EXCERPT TO READ ::
%%

Amortized Linear-time Exact Shapley Value for Product-Kernel Methods
Pith reviewed 2026-05-22 13:13 UTC · model grok-4.3
The pith
Product kernels allow exact Shapley values for all features to be computed in quadratic time.
A machine-rendered reading of the paper's core claim, the machinery that carries it, and where it could break.
Core claim
For product kernels, a distribution-free removal operator replaces each feature's kernel factor with the constant 1, which defines a unique value function for Shapley attribution. Shared recursive formulations then compute all feature attributions jointly, yielding exact values in quadratic time in the number of features with amortized linear time per feature and numerical stability.
What carries the argument
The distribution-free removal operator intrinsic to the product-kernel structure, where removing a feature replaces its kernel factor with the multiplicative identity 1.
If this is right
- Exact Shapley values become available without any approximation error for product kernel models.
- Feature attributions scale to higher dimensions because the total cost grows only quadratically with the number of features.
- The same removal construction supplies exact attributions for kernel-based discrepancies including MMD and HSIC.
- Recursive sharing of intermediate results guarantees numerical stability across all attributions.
Where Pith is reading between the lines
- The removal operator could be reused to speed up other attribution techniques whenever a model admits a multiplicative decomposition.
- Gaussian process or support-vector models that already employ product kernels could receive exact feature attributions at modest extra cost.

%%

WHAT IS ASKED ::
1 - Under "If this is right," what consequences does the Shapley value summary list?
2 - Copy the Shapley value summary from "- The same removal" up to and including "a multiplicative decomposition.".

ENTRIES SUPPLIED ::
%%

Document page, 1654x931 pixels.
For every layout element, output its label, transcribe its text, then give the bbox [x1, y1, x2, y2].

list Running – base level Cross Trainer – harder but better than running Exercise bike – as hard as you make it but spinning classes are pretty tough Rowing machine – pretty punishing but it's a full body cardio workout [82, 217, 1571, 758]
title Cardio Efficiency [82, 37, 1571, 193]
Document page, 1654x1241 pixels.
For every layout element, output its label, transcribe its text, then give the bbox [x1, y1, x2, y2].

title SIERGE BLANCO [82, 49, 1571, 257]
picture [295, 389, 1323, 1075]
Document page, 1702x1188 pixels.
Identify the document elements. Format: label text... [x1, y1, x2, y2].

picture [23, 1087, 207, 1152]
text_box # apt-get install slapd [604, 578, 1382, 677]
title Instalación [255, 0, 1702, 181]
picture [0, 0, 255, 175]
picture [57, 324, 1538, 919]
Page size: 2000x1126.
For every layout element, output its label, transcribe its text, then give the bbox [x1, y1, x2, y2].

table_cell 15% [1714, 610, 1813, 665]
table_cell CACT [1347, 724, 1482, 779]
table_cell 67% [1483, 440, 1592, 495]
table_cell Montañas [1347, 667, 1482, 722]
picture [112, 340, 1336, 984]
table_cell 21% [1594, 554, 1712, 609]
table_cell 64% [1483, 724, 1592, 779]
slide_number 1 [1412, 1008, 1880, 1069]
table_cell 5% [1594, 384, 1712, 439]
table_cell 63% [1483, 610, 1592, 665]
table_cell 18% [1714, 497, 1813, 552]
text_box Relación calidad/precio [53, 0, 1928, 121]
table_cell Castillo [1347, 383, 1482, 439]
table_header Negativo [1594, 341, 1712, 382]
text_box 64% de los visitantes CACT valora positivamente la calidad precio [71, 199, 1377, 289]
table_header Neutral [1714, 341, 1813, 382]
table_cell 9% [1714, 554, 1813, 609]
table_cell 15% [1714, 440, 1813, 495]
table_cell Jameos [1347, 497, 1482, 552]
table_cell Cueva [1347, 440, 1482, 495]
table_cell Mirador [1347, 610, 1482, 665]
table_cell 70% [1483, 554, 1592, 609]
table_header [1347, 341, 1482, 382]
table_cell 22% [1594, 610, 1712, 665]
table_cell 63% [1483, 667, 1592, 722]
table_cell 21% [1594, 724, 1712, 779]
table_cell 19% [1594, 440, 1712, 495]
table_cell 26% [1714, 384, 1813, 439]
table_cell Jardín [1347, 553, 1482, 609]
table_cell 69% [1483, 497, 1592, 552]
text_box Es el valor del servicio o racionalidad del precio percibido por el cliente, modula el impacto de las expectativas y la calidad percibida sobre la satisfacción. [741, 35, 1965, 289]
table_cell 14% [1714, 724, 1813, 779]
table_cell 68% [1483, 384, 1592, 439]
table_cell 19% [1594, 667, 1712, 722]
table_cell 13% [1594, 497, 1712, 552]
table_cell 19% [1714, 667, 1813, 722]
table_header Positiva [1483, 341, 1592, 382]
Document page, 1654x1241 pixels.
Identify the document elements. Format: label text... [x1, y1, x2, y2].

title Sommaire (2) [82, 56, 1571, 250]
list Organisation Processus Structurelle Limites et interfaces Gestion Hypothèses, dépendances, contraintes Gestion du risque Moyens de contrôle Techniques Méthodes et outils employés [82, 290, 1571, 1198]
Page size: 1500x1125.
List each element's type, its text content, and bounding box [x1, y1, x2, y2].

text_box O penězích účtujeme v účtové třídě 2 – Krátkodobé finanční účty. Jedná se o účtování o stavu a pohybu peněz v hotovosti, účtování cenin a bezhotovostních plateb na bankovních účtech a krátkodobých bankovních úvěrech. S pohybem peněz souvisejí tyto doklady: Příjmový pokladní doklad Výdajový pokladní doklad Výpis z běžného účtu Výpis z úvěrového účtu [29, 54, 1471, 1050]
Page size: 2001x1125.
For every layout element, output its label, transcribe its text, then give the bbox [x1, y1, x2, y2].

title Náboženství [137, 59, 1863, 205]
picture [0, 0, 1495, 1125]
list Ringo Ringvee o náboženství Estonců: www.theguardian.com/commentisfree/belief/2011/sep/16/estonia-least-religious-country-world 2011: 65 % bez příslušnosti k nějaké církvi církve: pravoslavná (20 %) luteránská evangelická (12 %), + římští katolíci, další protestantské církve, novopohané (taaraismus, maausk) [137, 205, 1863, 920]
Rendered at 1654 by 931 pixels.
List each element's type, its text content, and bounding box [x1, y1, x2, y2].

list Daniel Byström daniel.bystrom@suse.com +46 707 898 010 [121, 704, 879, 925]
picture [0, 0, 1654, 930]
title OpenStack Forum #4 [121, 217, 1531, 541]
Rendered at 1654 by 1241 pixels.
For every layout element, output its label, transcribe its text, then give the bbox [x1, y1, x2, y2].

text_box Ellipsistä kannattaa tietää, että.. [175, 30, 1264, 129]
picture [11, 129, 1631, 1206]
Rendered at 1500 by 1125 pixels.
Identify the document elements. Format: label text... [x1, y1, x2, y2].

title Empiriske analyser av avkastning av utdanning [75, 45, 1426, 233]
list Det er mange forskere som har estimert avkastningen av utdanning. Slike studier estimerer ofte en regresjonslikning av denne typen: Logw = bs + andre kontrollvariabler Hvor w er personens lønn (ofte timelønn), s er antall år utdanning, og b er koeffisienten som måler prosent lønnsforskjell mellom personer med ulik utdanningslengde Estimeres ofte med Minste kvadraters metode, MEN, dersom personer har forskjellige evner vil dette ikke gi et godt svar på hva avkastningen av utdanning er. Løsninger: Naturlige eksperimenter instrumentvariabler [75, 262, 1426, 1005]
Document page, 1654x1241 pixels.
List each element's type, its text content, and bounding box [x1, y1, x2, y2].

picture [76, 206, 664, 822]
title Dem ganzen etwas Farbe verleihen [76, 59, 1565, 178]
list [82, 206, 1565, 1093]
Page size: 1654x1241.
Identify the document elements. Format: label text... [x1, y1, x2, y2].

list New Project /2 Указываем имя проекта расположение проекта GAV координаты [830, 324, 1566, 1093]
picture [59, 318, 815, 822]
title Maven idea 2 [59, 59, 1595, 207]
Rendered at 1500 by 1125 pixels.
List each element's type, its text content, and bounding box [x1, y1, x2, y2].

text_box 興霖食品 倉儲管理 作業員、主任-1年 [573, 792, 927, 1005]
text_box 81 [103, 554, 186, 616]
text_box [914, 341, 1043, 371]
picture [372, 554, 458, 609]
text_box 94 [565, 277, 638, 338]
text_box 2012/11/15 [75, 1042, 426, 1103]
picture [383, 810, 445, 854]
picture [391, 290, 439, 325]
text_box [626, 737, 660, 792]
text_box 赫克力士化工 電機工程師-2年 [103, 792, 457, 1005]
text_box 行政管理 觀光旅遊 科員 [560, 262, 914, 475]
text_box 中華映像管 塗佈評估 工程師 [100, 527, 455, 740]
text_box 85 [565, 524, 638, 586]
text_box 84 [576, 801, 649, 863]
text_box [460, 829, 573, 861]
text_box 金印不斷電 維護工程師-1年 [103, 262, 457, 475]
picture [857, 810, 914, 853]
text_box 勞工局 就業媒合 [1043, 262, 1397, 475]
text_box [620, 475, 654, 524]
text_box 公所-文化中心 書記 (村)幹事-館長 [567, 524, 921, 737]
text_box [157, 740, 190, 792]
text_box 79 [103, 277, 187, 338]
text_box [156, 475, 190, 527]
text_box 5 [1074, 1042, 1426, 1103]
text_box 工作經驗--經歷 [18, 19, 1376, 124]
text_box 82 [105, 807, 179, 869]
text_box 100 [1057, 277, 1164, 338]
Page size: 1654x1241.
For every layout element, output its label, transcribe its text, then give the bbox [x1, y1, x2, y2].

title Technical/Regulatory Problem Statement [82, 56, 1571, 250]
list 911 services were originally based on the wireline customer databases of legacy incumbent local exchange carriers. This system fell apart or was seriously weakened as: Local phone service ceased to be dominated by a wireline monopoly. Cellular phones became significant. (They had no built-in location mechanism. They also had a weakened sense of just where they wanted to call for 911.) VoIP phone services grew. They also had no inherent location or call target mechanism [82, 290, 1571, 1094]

%%

ANSWER SET ::
1 -
- Exact Shapley values become available without any approximation error for product kernel models.
- Feature attributions scale to higher dimensions because the total cost grows only quadratically with the number of features.
- The same removal construction supplies exact attributions for kernel-based discrepancies including MMD and HSIC.
- Recursive sharing of intermediate results guarantees numerical stability across all attributions.

2 -
- The same removal construction supplies exact attributions for kernel-based discrepancies including MMD and HSIC.
- Recursive sharing of intermediate results guarantees numerical stability across all attributions.
Where Pith is reading between the lines
- The removal operator could be reused to speed up other attribution techniques whenever a model admits a multiplicative decomposition.